International experts have put together a landmark set of guidelines for how people with diabetes can use contemporary glucose monitoring tools to help with safe exercise.
Approved by a collection of diabetes experts and organizations, the guidance, which was announced in a press release Thursday, was compiled by a team that included U.K.-based Swansea University’s associate professor of sports science Dr. Richard Bracken.
It was published by the European Association for the Study of Diabetes and the International Society for Pediatric and Adolescent Diabetes in the research journals Diabetologia and Pediatric Diabetes.
The new guidance reviews the results from glucose monitoring technology, which helps manage glucose levels during exercise but can be hard to interpret. Using that information, the guidance has a foundation for clear direction for exercise in patients with Type 1 diabetes. They include adults, teenagers and children.
Additionally, the guidance includes the areas of carbohydrate consumption and safe glucose thresholds. It will serve as a tool that provides initial direction and health care professionals can tailor it toward an individual patient.
“This guidance is a landmark agreement which could end up making a real difference to people with Type 1 diabetes," Bracken said. “It is built on years of research into the strengths and limits of modern glucose monitoring devices. On the basis of that evidence, we can now recommend how to safely use these devices and support people with type 1 diabetes. It will help them to obtain the health benefits of exercise, whilst minimizing wide fluctuations in their blood glucose level.”

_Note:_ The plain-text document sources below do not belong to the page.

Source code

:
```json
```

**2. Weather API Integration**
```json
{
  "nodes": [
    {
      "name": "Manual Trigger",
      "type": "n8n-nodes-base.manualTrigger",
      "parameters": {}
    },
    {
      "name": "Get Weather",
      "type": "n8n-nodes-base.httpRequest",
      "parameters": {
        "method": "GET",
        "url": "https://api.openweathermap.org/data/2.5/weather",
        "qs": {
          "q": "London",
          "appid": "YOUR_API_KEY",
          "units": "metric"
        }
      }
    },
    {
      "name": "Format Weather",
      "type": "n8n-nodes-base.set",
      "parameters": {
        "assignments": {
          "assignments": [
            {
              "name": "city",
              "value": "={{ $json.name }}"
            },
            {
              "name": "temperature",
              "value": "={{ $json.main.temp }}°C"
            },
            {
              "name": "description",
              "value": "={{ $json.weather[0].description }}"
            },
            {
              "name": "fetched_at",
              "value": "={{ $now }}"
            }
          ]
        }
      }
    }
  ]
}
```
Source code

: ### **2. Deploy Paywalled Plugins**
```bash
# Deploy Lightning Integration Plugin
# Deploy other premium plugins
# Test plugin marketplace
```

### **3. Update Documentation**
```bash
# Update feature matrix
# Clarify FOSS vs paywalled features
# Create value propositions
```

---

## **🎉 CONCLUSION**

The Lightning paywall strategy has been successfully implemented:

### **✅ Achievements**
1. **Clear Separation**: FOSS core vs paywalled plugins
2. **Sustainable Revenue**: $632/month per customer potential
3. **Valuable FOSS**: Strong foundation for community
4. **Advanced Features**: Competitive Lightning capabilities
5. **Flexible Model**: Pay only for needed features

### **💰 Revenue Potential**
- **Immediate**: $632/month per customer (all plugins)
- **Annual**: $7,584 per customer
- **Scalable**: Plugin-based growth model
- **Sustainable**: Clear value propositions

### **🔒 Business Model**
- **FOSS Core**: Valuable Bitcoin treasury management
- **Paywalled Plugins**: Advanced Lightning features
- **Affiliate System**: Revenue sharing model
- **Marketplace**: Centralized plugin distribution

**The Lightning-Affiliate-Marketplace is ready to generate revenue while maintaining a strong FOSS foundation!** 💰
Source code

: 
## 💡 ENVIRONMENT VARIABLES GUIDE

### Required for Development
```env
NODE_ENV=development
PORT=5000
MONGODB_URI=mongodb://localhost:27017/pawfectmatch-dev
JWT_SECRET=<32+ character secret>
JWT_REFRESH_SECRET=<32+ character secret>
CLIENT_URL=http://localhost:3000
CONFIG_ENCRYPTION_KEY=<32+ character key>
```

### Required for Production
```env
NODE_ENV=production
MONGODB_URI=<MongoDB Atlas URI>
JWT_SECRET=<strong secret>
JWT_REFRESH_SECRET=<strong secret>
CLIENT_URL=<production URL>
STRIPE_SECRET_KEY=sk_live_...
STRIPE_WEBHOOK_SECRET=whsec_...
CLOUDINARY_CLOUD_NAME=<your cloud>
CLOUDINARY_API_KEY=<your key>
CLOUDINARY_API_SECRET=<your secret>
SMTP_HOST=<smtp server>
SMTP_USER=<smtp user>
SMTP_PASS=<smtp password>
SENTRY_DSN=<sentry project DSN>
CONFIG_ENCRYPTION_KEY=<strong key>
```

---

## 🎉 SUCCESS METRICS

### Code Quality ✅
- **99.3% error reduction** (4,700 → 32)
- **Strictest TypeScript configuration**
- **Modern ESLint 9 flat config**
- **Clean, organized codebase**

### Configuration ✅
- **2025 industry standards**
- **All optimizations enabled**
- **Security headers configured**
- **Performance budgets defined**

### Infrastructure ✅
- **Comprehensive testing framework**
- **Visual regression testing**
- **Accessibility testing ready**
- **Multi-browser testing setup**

Type 1 diabetes is not curable, but exercise is among the ways patients of all ages can manage the disease.
Yet it can be hard to predict the blood sugar response as exercise sometimes raises the risk of falling blood sugar levels and hypoglycemia occurs. Other times, it causes blood sugar to build. As a result, glucose levels must be watched closely.
Hypoglycemia can lead to dizziness, disorientation, anxiety and other symptoms. The fear of it is a main reason why people with diabetes are hesitant to incorporate exercise into daily life, according to the press release.